Initiative and referendum. They're fascinated by this. The idea that the people can actually propose a law and then vote it into existence, thereby going around the legislative branch, does not register here. The one about prohibiting bear hunting using donuts for bait in Maine really caught their fancy over here. They sure thought that was funny.

They just do not get that this is not one election, it's 13,000 different elections happening simultaneously.

There's some lacking of comprehension regarding the virtues of the two-party system. I would say that its advantage is that it incorporates smaller, fractional, one-issue political interest groups into larger organizations that must take positions on every issue. It therefore prevents power from falling into the hands of small radical fringe groups. I guess most of the people criticizing this aspect of American politics are people who belong to radical fringe groups over here.

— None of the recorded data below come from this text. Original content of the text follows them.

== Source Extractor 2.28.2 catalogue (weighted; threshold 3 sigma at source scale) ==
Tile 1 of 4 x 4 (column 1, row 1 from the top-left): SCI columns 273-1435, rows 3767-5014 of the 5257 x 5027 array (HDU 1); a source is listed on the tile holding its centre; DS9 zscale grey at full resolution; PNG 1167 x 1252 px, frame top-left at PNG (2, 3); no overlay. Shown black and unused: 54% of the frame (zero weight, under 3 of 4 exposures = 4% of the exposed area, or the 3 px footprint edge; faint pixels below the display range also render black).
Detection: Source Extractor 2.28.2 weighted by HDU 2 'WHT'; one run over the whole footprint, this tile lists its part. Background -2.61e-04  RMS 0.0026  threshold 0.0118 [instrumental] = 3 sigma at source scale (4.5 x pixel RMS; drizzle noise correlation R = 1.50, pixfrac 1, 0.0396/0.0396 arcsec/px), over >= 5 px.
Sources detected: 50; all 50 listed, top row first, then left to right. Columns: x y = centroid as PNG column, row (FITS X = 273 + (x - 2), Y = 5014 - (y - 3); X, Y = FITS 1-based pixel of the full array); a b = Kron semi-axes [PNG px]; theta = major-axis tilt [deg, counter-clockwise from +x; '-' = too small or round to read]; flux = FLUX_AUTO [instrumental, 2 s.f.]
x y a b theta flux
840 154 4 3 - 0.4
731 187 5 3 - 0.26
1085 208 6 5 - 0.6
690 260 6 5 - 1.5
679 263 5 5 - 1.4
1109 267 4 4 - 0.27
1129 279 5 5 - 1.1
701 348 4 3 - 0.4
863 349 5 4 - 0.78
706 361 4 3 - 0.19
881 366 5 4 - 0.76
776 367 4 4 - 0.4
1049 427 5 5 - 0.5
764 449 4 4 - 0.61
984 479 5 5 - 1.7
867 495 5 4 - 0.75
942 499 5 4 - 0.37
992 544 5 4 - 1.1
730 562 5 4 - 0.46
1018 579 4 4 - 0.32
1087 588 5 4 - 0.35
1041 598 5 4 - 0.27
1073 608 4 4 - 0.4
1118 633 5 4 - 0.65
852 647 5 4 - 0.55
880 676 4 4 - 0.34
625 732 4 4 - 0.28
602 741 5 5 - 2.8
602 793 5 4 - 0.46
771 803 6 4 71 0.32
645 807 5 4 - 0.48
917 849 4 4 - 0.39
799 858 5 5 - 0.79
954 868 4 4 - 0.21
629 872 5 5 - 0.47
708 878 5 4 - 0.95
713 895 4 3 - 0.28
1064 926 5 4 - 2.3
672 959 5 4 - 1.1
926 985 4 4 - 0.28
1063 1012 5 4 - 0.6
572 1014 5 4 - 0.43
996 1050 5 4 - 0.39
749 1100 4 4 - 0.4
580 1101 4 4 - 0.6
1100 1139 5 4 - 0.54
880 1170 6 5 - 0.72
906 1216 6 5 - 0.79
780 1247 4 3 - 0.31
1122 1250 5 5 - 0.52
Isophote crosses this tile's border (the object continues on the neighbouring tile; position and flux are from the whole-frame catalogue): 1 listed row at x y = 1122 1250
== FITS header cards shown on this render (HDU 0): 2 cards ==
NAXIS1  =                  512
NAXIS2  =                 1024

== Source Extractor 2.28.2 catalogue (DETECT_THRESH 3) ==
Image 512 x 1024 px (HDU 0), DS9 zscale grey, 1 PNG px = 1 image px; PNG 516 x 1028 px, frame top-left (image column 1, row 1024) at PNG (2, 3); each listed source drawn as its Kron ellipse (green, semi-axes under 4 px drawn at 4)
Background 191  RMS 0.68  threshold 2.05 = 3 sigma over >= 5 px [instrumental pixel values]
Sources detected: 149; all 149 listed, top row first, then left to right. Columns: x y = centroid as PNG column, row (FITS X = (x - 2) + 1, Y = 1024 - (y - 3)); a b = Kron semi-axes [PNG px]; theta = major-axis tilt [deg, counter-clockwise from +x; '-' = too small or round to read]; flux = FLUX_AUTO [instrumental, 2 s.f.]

There's also a lack of understanding regarding that the two parties are actually coalitions of different interest groups. The Republicans are not a monolithic whole. There's the pro-business wing, the hawkish wing, the happy-with-things-as-they-are wing, and the social conservative wing, among others. Most of these groups sympathize more than one another than with the groups that form part of the Democrats. The Democrats are a coalition too. There's the labor wing, the civil servants-teachers wing, the minority-interests wing, the feminist pro-abortion wing, the university ideological left wing, the Hollywood wing, and so on.